The S.D. Legislature passed this bill as a preemptive measure to any planned destructive demonstrations against pipeline construction in South Dakota, none of which  crosses native reservation lands. It would allow state officials to collect money from demonstrators convicted of “riot boosting,” or adding fuel to riots.

(See District 30 Rep. Tim Goodwin’s column elsewhere in this newspaper).

The American Civil Liberties Union has joined the tribe in saying the law threatens the First Amendment rights of South Dakotans “on every side of the issue.” We don’t see it that way. The state is not prohibiting the protesting of anything. It just doesn’t want happening here what happened in North Dakota with millions of dollars in destruction of property and a mess created after protestors from all over the country occupied land for months in order to stop pipeline construction across that state.

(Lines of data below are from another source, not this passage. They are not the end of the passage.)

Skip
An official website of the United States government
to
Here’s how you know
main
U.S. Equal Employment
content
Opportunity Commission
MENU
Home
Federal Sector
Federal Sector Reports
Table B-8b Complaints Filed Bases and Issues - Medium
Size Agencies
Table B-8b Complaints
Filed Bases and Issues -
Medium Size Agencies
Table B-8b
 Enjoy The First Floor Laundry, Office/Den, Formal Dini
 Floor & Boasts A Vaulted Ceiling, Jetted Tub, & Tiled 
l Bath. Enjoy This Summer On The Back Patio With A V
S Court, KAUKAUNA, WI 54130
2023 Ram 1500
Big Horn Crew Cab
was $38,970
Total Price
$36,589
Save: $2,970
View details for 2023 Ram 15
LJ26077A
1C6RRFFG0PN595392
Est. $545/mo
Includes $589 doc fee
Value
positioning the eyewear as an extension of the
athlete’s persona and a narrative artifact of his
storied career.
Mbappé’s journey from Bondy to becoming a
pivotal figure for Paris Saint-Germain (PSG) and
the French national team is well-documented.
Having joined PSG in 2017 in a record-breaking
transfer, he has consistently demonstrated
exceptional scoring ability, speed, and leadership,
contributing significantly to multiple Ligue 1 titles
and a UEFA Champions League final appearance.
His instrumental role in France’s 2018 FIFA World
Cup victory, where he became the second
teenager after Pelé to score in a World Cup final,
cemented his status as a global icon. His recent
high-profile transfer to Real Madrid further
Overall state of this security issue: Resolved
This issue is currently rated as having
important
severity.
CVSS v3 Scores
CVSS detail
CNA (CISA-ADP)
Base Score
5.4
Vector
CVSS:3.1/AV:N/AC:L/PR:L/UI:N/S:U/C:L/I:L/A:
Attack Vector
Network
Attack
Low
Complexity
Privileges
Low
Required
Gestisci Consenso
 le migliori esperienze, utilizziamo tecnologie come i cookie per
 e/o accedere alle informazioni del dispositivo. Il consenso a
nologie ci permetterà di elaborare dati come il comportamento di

Why attempt to ban the governor from stepping on tribal land after this decision was made by the Legislature in the interest of all South Dakotans? Banning the governor from Pine Ridge would seem to be in conflict with the relationships she is trying to build with tribal officials. On a recent visit to the Black Hills, Noem made it a point to visit with tribal leaders in Rosebud and Pine Ridge about possible programs that would help lift the reservation residents economically.

And it doesn’t make sense from a practical standpoint when you think about the assistance provided to the reservation when resources were needed after recent storms down there. In a statement to CNN, Noem’s press secretary Kristin Wileman said the announcement from the Oglala Sioux tribal leadership “is inconsistent with the interactions she has had with members of the community.”

Wileman’s statement further says, “The governor will continue working to engage with tribal members, stay in contact with tribal leadership and maintain her efforts to build relationships with the tribes.” It takes two to tango so we hope calmer heads will prevail on the reservation and that our governor will again be welcomed there.

The letter sent and signed by Bear Runner would appear to be a divisive one at a time when relationships with the new administration in Pierre and the tribe are just getting off the ground. We have enough division in this country now, and we don’t need more of it to be spreading in South Dakota for any reason. 

And last time we checked, the Pine Ridge Indian Reservation is still part of South Dakota where a visit by our governor should always be welcomed.